Iris Chang

Iris Chang

Author, Historian, Journalist, Political Activist (1968-2004)

Iris Chang (張純如) was a Chinese American author, journalist, and human rights activist.  In her research, particularly in The Rape of Nanking: The Forgotten Holocaust of World War II (1997), Chang made significant historical discoveries.

Chang’s The Rape of Nanking was the first comprehensive account of the 1937 Nanking massacre.  In this tragic chapter of World World II, Japanese soldiers destroyed what was then the capital of China and also raped, tortured, and murdered 300,000 Chinese civilians.  

Chang had grown up hearing stories about the Nanking massacre from her grandparents who had escaped the atrocity, but she could find no books about the subject.  Historical record had either omitted an account of the Nanking massacre and its brutality or denied it.  This, along with a sense of outrage, inspired Chang to write the history of the Rape of Nanking.  Chang’s seminal work ended up being a bestseller that remained on the New York Times Best Sellers list for ten weeks.  After publication of the book, Chang campaigned to persuade the Japanese government to apologize for its troops’ wartime conduct and to pay compensation. 

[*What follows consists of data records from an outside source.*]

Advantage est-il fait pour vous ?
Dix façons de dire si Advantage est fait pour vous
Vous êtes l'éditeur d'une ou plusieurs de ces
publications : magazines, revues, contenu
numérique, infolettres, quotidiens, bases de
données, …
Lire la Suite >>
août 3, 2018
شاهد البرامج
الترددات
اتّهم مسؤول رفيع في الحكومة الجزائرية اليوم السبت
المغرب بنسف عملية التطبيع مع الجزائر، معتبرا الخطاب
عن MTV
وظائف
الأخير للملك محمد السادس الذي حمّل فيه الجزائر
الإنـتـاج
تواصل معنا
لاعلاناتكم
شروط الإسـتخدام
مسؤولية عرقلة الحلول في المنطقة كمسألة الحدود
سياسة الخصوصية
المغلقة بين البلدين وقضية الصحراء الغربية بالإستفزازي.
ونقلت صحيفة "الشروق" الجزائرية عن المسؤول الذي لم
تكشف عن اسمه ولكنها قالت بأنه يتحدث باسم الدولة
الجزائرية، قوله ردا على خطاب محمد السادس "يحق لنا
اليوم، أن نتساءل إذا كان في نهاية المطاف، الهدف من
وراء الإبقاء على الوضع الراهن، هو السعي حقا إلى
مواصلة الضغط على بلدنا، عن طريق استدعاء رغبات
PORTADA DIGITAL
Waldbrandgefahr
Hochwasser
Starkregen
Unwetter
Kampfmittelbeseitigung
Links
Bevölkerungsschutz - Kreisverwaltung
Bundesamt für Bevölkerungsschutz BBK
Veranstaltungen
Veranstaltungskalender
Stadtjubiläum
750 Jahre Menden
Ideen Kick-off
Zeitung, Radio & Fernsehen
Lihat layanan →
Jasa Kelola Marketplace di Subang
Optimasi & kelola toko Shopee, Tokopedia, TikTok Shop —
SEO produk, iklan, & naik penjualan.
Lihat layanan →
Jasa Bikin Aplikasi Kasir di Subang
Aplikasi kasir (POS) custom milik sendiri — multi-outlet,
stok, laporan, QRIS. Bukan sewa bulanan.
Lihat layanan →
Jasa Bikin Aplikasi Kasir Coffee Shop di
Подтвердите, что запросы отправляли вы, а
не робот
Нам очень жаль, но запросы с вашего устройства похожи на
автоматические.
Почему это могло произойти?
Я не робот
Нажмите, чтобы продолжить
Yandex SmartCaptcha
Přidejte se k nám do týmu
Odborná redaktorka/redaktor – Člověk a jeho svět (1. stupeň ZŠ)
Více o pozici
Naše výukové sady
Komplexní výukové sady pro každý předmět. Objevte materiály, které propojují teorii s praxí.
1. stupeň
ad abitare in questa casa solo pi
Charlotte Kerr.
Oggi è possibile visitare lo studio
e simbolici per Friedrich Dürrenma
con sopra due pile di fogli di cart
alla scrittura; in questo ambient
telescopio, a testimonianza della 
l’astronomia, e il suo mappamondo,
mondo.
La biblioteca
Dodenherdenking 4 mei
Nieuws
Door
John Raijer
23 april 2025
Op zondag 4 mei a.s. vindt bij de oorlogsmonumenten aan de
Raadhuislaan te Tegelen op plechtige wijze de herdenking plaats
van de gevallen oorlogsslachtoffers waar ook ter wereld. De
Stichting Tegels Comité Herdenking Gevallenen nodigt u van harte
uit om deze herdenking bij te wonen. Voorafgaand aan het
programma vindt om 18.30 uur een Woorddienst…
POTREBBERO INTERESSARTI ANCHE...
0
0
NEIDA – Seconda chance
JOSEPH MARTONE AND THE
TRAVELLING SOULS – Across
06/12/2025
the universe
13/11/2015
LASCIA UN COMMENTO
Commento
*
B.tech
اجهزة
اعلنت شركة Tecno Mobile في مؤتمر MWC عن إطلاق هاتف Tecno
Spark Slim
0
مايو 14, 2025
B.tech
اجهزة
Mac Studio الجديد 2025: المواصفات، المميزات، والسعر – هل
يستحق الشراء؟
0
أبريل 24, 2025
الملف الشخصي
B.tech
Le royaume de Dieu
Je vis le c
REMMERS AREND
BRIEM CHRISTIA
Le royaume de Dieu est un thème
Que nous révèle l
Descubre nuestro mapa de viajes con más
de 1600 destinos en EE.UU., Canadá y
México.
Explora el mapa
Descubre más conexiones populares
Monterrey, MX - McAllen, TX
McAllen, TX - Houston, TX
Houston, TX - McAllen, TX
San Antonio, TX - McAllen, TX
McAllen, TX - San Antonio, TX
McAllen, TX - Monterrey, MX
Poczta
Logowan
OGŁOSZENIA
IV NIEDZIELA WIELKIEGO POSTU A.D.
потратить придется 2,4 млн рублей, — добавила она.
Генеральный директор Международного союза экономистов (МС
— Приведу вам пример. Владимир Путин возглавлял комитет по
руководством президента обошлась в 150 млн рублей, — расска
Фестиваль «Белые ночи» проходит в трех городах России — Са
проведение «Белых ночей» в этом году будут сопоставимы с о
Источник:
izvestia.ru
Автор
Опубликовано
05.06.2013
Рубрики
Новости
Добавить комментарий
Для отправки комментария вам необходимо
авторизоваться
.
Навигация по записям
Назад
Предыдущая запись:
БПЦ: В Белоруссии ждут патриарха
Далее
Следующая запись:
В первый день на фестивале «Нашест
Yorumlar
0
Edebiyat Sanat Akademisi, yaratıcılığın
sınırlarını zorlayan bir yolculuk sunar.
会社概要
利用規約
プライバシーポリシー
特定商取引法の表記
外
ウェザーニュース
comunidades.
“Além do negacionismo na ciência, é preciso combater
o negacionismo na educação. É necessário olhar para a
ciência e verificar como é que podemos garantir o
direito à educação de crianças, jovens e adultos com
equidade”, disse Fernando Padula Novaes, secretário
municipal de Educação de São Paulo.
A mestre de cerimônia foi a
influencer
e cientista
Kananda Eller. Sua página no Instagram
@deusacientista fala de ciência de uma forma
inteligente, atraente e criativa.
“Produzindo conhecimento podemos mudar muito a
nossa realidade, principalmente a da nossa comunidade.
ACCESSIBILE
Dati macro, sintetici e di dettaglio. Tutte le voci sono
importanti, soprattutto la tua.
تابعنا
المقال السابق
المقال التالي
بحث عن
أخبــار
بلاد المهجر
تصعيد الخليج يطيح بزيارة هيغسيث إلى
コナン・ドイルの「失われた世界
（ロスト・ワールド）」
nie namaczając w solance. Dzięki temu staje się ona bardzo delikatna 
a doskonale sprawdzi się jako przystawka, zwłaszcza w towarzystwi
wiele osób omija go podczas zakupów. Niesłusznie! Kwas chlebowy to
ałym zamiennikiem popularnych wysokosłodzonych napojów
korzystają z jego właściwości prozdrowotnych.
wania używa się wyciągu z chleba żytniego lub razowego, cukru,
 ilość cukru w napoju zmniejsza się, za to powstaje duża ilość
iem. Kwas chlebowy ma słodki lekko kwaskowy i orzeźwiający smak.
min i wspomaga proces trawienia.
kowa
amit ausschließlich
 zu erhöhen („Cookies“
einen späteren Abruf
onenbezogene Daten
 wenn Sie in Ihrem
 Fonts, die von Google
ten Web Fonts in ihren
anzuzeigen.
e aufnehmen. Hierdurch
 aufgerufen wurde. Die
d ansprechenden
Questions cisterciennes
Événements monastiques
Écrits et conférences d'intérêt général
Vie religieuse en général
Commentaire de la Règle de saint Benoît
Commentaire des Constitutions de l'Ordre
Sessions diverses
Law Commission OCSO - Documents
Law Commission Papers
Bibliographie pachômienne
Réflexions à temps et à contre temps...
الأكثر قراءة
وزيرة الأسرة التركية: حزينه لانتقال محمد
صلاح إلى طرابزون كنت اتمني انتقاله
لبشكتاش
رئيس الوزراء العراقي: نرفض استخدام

Chang’s other two books documented the experiences of the Chinese and Chinese Americans. Thread of the Silkworm (1995) tells the story of a Chinese professor and co-founder of NASA’s Jet Propulsion Laboratory who was accused of being a spy during the Red Scare of the 1950’s. The Chinese in America: A Narrative History (2003) focuses on Chinese immigrants and their descendants in the United States.  Chang’s work is marked by extensive research and interviews that compassionately captured the emotions of her subjects. 

Chang was born in Princeton, New Jersey, and raised in Champaign-Urbana, Illinois, to two university professors who moved from China to Taiwan and eventually immigrated to the United States. Chang had a bachelor’s degree in journalism from the University of Illinois and a master’s degree from the writing program of Johns Hopkins University.  She committed suicide in Los Gatos at the age of 36.

During her short life, Chang was an outspoken advocate for the Chinese and Chinese Americans, often addressing dark and controversial topics.  Of The Rape of Nanking, Chang said, “I wrote it out of a sense of rage.  I didn’t really care if I made a cent from it. It was important to me that the world knew what happened in Nanking back in 1937.”  Iris Chang’s work shined a spotlight on a terrible moment in history and provided a voice for the many Chinese who were slaughtered, raped, tortured, and then forgotten.